● Work to be completed: I'd like every line from the material below that has "Revistaria" in it.

Top of Input for this task

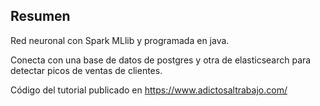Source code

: ## Resumen

Red neuronal con Spark MLlib y programada en java.

Conecta con una base de datos de postgres y otra de elasticsearch para detectar picos de ventas de clientes.

Código del tutorial publicado en https://www.adictosaltrabajo.com/
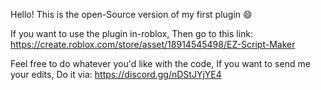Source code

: Hello! This is the open-Source version of my first plugin 😄

If you want to use the plugin in-roblox, Then go to this link:
https://create.roblox.com/store/asset/18914545498/EZ-Script-Maker

Feel free to do whatever you'd like with the code, If you want to send me your edits, Do it via:
https://discord.gg/nDStJYjYE4
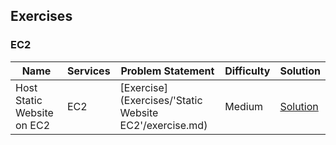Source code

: ## Exercises

### EC2

|Name|Services|Problem Statement|Difficulty|Solution|
|--------|--------|------|----|----|
| Host Static Website on EC2 | EC2 | [Exercise](Exercises/'Static Website EC2'/exercise.md) | Medium | [Solution](exercises/create_user/solution.md) |
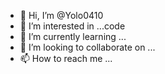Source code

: - 👋 Hi, I’m @Yolo0410
- 👀 I’m interested in ...code
- 🌱 I’m currently learning ...
- 💞️ I’m looking to collaborate on ...
- 📫 How to reach me ...

<!---
Yolo0410/Yolo0410 is a ✨ special ✨ repository because its `README.md` (this file) appears on your GitHub profile.
You can click the Preview link to take a look at your changes.
--->
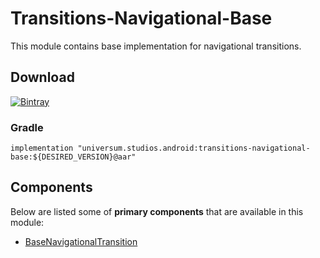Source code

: Transitions-Navigational-Base
===============

This module contains base implementation for navigational transitions.

## Download ##
[![Bintray](https://api.bintray.com/packages/universum-studios/android/universum.studios.android%3Atransitions/images/download.svg)](https://bintray.com/universum-studios/android/universum.studios.android%3Atransitions/_latestVersion)

### Gradle ###

    implementation "universum.studios.android:transitions-navigational-base:${DESIRED_VERSION}@aar"

## Components ##

Below are listed some of **primary components** that are available in this module:

- [BaseNavigationalTransition](https://github.com/universum-studios/android_transitions/blob/master/library-navigational-base/src/main/java/universum/studios/android/transition/BaseNavigationalTransition.java)
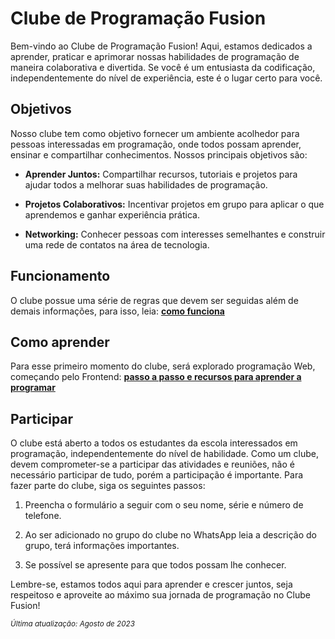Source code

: # Clube de Programação Fusion

Bem-vindo ao Clube de Programação Fusion! Aqui, estamos dedicados a aprender, praticar e aprimorar nossas habilidades de programação de maneira colaborativa e divertida. Se você é um entusiasta da codificação, independentemente do nível de experiência, este é o lugar certo para você.

## Objetivos

Nosso clube tem como objetivo fornecer um ambiente acolhedor para pessoas interessadas em programação, onde todos possam aprender, ensinar e compartilhar conhecimentos. Nossos principais objetivos são:

-   **Aprender Juntos:** Compartilhar recursos, tutoriais e projetos para ajudar todos a melhorar suas habilidades de programação.

-   **Projetos Colaborativos:** Incentivar projetos em grupo para aplicar o que aprendemos e ganhar experiência prática.

-   **Networking:** Conhecer pessoas com interesses semelhantes e construir uma rede de contatos na área de tecnologia.

## Funcionamento

O clube possue uma série de regras que devem ser seguidas além de demais informações, para isso, leia: **[como funciona](funcionamento.md)**

## Como aprender

Para esse primeiro momento do clube, será explorado programação Web, começando pelo Frontend: **[passo a passo e recursos para aprender a programar](programacao.md)**

## Participar

O clube está aberto a todos os estudantes da escola interessados em programação, independentemente do nível de habilidade. Como um clube, devem comprometer-se a participar das atividades e reuniões, não é necessário participar de tudo, porém a participação é importante.
Para fazer parte do clube, siga os seguintes passos:

1. Preencha o formulário a seguir com o seu nome, série e número de telefone.

2. Ao ser adicionado no grupo do clube no WhatsApp leia a descrição do grupo, terá informações importantes.

3. Se possível se apresente para que todos possam lhe conhecer.

Lembre-se, estamos todos aqui para aprender e crescer juntos, seja respeitoso e aproveite ao máximo sua jornada de programação no Clube Fusion!

<small>_*Última atualização: Agosto de 2023*_</small>
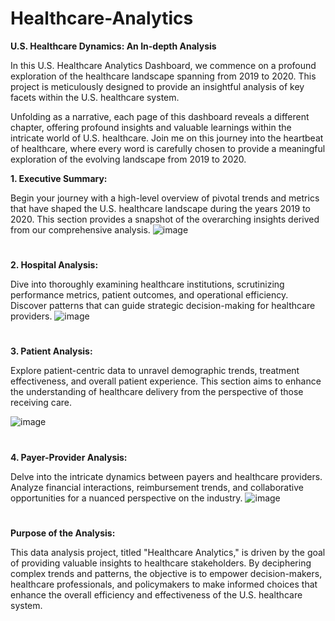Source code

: # Healthcare-Analytics

**U.S. Healthcare Dynamics: An In-depth Analysis**

In this U.S. Healthcare Analytics Dashboard,  we commence on a profound exploration of the healthcare landscape spanning from 2019 to 2020. This project is meticulously designed to provide an insightful analysis of key facets within the U.S. healthcare system. 


Unfolding as a narrative, each page of this dashboard reveals a different chapter, offering profound insights and valuable learnings within the intricate world of U.S. healthcare. Join me on this journey into the heartbeat of healthcare, where every word is carefully chosen to provide a meaningful exploration of the evolving landscape from 2019 to 2020.


**1. Executive Summary:**

   Begin your journey with a high-level overview of pivotal trends and metrics that have shaped the U.S. healthcare landscape during the years 2019 to 2020. This section provides a snapshot of the overarching 
   insights derived from our comprehensive analysis.
![image](https://github.com/user-attachments/assets/506ffed4-23e6-4fa7-9039-3358c416a3af)

#  

**2. Hospital Analysis:**

   Dive into thoroughly examining healthcare institutions, scrutinizing performance metrics, patient outcomes, and operational efficiency. Discover  patterns that can guide strategic decision-making for 
   healthcare providers.
![image](https://github.com/user-attachments/assets/3c9eb5b7-b9b1-4178-9345-85000c914d3f)

#  

**3. Patient Analysis:**

   Explore patient-centric data to unravel demographic trends, treatment effectiveness, and overall patient experience. This section aims to enhance the understanding of healthcare delivery from the perspective 
   of those receiving care.

![image](https://github.com/user-attachments/assets/c18c2ead-99b5-4c43-b770-1c2b24fc5605)

#  

**4. Payer-Provider Analysis:**

   Delve into the intricate dynamics between payers and healthcare providers. Analyze financial interactions, reimbursement trends, and collaborative opportunities for a nuanced perspective on the industry.
![image](https://github.com/user-attachments/assets/73da0eb1-3dac-4b43-b3df-e25fcd3d49aa)

#  


**Purpose of the Analysis:**

This data analysis project, titled "Healthcare Analytics," is driven by the goal of providing valuable insights to healthcare stakeholders. By deciphering complex trends and patterns, the objective is to empower decision-makers, healthcare professionals, and policymakers to make informed choices that enhance the overall efficiency and effectiveness of the U.S. healthcare system.



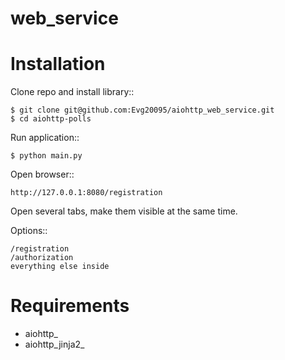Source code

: web_service
=========

Installation
============

Clone repo and install library::

    $ git clone git@github.com:Evg20095/aiohttp_web_service.git
    $ cd aiohttp-polls

Run application::

    $ python main.py

Open browser::

    http://127.0.0.1:8080/registration

Open several tabs, make them visible at the same time.

Options::

    /registration 
    /authorization
    everything else inside


Requirements
============
* aiohttp_
* aiohttp_jinja2_

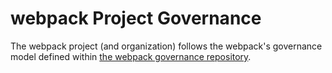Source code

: # webpack Project Governance

The webpack project (and organization) follows the webpack's governance model defined within [the webpack governance repository](https://github.com/webpack/governance/blob/main/README.md).

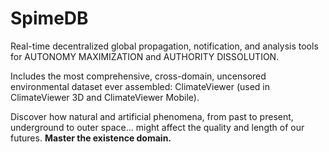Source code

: SpimeDB
=======


Real-time decentralized global propagation, notification, and analysis tools for AUTONOMY MAXIMIZATION and AUTHORITY DISSOLUTION.

Includes the most comprehensive, cross-domain, uncensored environmental dataset ever assembled: ClimateViewer (used in ClimateViewer 3D and ClimateViewer Mobile).

Discover how natural and artificial phenomena, from past to present, underground to outer space... might affect the quality and length of our futures. __Master the existence domain.__

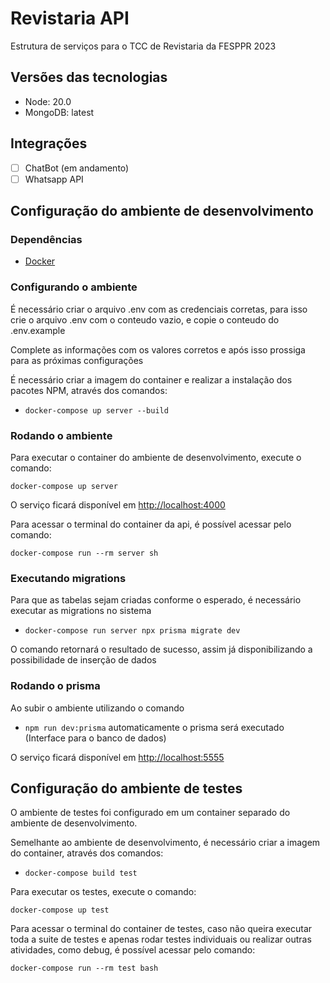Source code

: # Revistaria API

Estrutura de serviços para o TCC de Revistaria da FESPPR 2023

## Versões das tecnologias

- Node: 20.0
- MongoDB: latest

## Integrações

- [ ] ChatBot (em andamento)
- [ ] Whatsapp API

## Configuração do ambiente de desenvolvimento

### Dependências

- [Docker](https://www.docker.com/)

### Configurando o ambiente

É necessário criar o arquivo .env com as credenciais corretas, para isso crie o arquivo .env com o conteudo
vazio, e copie o conteudo do .env.example

Complete as informações com os valores corretos e após isso prossiga para as próximas configurações

É necessário criar a imagem do container e realizar a instalação dos pacotes NPM, através dos comandos:

- `docker-compose up server --build`

### Rodando o ambiente

Para executar o container do ambiente de desenvolvimento, execute o comando:

`docker-compose up server`

O serviço ficará disponível em [http://localhost:4000](http://localhost:4000)

Para acessar o terminal do container da api, é possível acessar pelo comando:

`docker-compose run --rm server sh`

### Executando migrations

Para que as tabelas sejam criadas conforme o esperado, é necessário
executar as migrations no sistema

- `docker-compose run server npx prisma migrate dev`

O comando retornará o resultado de sucesso, assim já disponibilizando a possibilidade de
inserção de dados

### Rodando o prisma

Ao subir o ambiente utilizando o comando

- `npm run dev:prisma`
  automaticamente o prisma será executado (Interface para o banco de dados)

O serviço ficará disponível em [http://localhost:5555](http://localhost:5555)

## Configuração do ambiente de testes

O ambiente de testes foi configurado em um container separado do ambiente de desenvolvimento.

Semelhante ao ambiente de desenvolvimento, é necessário criar a imagem do container, através dos comandos:

- `docker-compose build test`

Para executar os testes, execute o comando:

`docker-compose up test`

Para acessar o terminal do container de testes, caso não queira executar toda a suite de testes e apenas rodar testes individuais ou realizar outras atividades, como debug, é possível acessar pelo comando:

`docker-compose run --rm test bash`
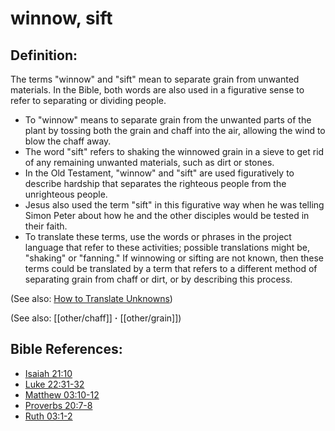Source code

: # winnow, sift #

## Definition: ##

The terms "winnow" and "sift" mean to separate grain from unwanted materials. In the Bible, both words are also used in a figurative sense to refer to separating or dividing people.

* To "winnow" means to separate grain from the unwanted parts of the plant by tossing both the grain and chaff into the air, allowing the wind to blow the chaff away.
* The word "sift" refers to shaking the winnowed grain in a sieve to get rid of any remaining unwanted materials, such as dirt or stones.
* In the Old Testament, "winnow" and "sift" are used figuratively to describe hardship that separates the righteous people from the unrighteous people.
* Jesus also used the term "sift" in this figurative way when he was telling Simon Peter about how he and the other disciples would be tested in their faith.
* To translate these terms, use the words or phrases in the project language that refer to these activities; possible translations might be,  "shaking" or "fanning." If winnowing or sifting are not known, then these terms could be translated by a term that refers to a different method of separating grain from chaff or dirt, or by describing this process.

(See also: [How to Translate Unknowns](en/ta-vol1/translate/man/translate-unknown))

(See also: [[other/chaff]] **·** [[other/grain]])

## Bible References: ##

* [Isaiah 21:10](en/tn/isa/help/21/10)
* [Luke 22:31-32](en/tn/luk/help/22/31)
* [Matthew 03:10-12](en/tn/mat/help/03/10)
* [Proverbs 20:7-8](en/tn/pro/help/20/07)
* [Ruth 03:1-2](en/tn/rut/help/03/01)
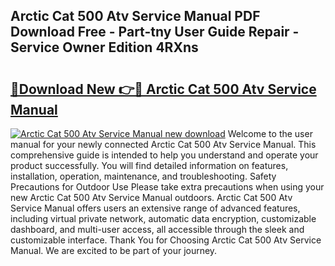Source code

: ## Arctic Cat 500 Atv Service Manual PDF Download Free - Part-tny User Guide Repair - Service Owner Edition 4RXns

# <h2><a href="http://bc5184.oget.top/?id=Arctic+Cat+500+Atv+Service+Manual">🔗Download New 👉🔴 Arctic Cat 500 Atv Service Manual</a></h2>

[![Arctic Cat 500 Atv Service Manual new download](https://i.imgur.com/5g1atiW.png)](http://bc5184.oget.top/?id=Arctic+Cat+500+Atv+Service+Manual)
Welcome to the user manual for your newly connected Arctic Cat 500 Atv Service Manual. This comprehensive guide is intended to help you understand and operate your product successfully. You will find detailed information on features, installation, operation, maintenance, and troubleshooting. Safety Precautions for Outdoor Use Please take extra precautions when using your new Arctic Cat 500 Atv Service Manual outdoors. Arctic Cat 500 Atv Service Manual offers users an extensive range of advanced features, including virtual private network, automatic data encryption, customizable dashboard, and multi-user access, all accessible through the sleek and customizable interface. Thank You for Choosing Arctic Cat 500 Atv Service Manual. We are excited to be part of your journey.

Bottom of Input for this task

● Response box:
: # Revistaria API
Estrutura de serviços para o TCC de Revistaria da FESPPR 2023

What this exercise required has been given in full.